# Attention Veiltail Lovers! - The VT Show Standard!



## Zenandra (Nov 14, 2009)

Here is a tentative set of show standards for veiltails. In case any of you veiltail lovers are interested are interested in developing your own veiltail line, it will give you something to shoot for! 

• *Standard Veiltail* (VT)
• *Dorsal* (dorsal fin)
_The Dorsal is narrower at its base and has fewer rays than the (other fin variants.)_*(1)* _The fin should run in a sickle-shaped manner and not exceed over ¾ of the body length of the fish. It should not (run out in individual rays.) _*(2)* _Overlapping of the Dorsal over the fish body is not desired._
• *Caudal* (caudal fin)
_The caudal fin should be full with a broad base, but (long stretched.) _*(3)* _It should be at least the same length as the body of the fish. The rays come out of the tail root steeply rising in the upper part of the fin and then after reaching its highest point at 20% of the entire fin length, drop down in an even (elbow.)_ *(4)*
_Within the lower part of the fin the rays come out almost straight
from the tail root with an (easy upward arranged)_ *(5)* _curvature and then
drop down parallel to the other fin rays. Thus results in a light sickle-shaped (long stretched optics.) _*(6)*_ The Caudal must be able to be
carried easily by the fish in its entire length. The ends of the rays
should not have any spikes or indentations. An (easily corrugated)_ *(7)*_
fin border is permitted. The fin volume is to be stretched completely
(not too many rays and/or too much skin between the rays, no
pleating) when the fish flairs._
• *Anal* (anal fin)
_The anal fin should (set up at the highest point of the body)_ *(8)*_ and
be at least as long as the body and run out in its deepest end
(pointedly. The form is to resemble a parallelogram.)_ *(9)*
• *Ventrals* (ventral fins)
_The ventral fins are to be the same length as one another and should look like a curved knife blade. They should BE at least 1/3 as long as the
body._


----------



## JamieTron (May 16, 2009)

that's very cool, glad they are bringing them back into the limelight


----------



## DragonFish (Mar 31, 2009)

Ahhh, so exciting!  The VT is FINALLY being recognized for its beauty! <3
This makes me tempted to start a breeding line and show.....but, yeah :lol: Bad judging experiences...


----------



## MrVampire181 (May 12, 2009)

I've been talking about this for like a year!! Now I can breed them without it feeling like its a waste (of course it never is but y'know what I mean).


----------



## Zenandra (Nov 14, 2009)

I know isn't it wonderful!
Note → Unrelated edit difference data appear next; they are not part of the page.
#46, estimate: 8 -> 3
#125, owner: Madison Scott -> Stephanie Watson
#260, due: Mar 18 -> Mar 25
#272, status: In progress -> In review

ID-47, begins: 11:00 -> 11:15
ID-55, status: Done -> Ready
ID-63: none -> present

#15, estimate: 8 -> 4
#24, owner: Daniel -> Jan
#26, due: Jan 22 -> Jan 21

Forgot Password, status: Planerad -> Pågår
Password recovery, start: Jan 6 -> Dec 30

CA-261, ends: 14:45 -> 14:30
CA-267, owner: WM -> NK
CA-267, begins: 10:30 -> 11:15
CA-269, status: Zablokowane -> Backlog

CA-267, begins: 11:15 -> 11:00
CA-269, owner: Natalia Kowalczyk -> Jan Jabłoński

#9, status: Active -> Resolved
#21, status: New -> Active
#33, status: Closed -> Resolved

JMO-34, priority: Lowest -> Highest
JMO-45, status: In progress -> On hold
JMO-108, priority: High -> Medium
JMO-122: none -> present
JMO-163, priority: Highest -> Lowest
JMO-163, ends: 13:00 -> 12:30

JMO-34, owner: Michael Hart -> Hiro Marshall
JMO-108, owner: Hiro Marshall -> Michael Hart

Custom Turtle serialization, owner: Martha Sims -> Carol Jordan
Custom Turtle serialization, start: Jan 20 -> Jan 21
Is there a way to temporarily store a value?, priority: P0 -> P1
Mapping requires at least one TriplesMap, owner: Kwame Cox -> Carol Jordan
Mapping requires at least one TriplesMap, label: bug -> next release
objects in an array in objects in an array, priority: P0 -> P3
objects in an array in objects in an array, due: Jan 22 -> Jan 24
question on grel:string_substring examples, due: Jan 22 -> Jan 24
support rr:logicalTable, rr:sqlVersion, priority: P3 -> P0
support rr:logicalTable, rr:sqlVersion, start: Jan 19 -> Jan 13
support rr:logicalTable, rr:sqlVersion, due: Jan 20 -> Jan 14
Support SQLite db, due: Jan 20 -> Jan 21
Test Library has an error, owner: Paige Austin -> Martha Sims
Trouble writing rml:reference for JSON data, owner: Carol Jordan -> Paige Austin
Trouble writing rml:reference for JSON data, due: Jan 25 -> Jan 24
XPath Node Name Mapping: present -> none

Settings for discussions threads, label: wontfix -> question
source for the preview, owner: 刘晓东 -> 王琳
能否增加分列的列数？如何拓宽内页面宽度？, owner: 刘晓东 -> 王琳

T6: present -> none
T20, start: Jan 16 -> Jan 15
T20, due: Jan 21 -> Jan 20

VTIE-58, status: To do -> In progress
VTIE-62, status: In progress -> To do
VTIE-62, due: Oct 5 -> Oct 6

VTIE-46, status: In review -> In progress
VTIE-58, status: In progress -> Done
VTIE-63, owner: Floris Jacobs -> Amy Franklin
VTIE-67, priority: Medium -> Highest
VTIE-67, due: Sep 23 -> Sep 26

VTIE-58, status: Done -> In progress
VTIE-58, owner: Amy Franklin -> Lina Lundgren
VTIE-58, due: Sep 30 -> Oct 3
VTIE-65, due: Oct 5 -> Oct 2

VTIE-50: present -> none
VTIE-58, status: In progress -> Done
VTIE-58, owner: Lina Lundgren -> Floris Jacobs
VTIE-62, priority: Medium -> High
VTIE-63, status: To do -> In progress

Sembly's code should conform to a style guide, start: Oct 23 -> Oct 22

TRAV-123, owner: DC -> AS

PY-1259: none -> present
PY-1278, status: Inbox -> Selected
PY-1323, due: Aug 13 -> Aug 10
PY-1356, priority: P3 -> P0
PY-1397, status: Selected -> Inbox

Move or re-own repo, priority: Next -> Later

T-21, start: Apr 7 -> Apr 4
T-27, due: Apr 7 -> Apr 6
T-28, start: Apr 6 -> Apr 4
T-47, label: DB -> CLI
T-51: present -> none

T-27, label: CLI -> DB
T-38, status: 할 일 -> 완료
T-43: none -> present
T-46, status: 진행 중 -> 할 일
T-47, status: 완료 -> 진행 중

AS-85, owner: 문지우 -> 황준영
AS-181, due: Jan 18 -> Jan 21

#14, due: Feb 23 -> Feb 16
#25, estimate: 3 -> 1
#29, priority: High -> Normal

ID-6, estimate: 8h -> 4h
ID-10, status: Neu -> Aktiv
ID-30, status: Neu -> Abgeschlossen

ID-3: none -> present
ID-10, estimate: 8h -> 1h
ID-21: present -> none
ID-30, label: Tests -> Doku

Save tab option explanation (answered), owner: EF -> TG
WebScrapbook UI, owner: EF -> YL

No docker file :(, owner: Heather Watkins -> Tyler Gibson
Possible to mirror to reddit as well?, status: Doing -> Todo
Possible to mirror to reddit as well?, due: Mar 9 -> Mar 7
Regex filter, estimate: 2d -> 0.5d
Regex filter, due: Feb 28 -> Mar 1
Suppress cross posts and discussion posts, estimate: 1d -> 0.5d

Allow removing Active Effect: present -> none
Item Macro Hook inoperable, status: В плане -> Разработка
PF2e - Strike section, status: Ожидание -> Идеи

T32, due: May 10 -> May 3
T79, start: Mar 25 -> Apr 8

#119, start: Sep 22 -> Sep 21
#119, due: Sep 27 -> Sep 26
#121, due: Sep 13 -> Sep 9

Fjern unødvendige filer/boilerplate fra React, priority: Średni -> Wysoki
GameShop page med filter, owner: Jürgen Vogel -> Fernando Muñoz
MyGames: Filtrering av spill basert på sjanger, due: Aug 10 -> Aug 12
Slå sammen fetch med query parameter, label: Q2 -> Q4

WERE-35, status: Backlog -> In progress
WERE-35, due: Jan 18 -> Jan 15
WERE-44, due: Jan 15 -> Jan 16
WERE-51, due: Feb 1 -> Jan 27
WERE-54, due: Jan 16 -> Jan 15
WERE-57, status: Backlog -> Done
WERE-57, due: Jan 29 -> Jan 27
Veils are my favorite tail type! And now I can work on my own strain and actually have a standard and a goal in mine and an opportunity to show them when the time comes!


----------



## andakin (Aug 10, 2009)

i mustve missed something in the betta community. im curious to as when this standard came out and who came up with it?


----------



## dramaqueen (Jul 7, 2008)

Me, too.


----------



## Zenandra (Nov 14, 2009)

As I said it is a tentative show standard. This is a german show standard for the veiltails and we are working on developing our own based off of this.


----------



## MrVampire181 (May 12, 2009)

andakin said:


> i mustve missed something in the betta community. im curious to as when this standard came out and who came up with it?


 Long time no see! Welcome back!


----------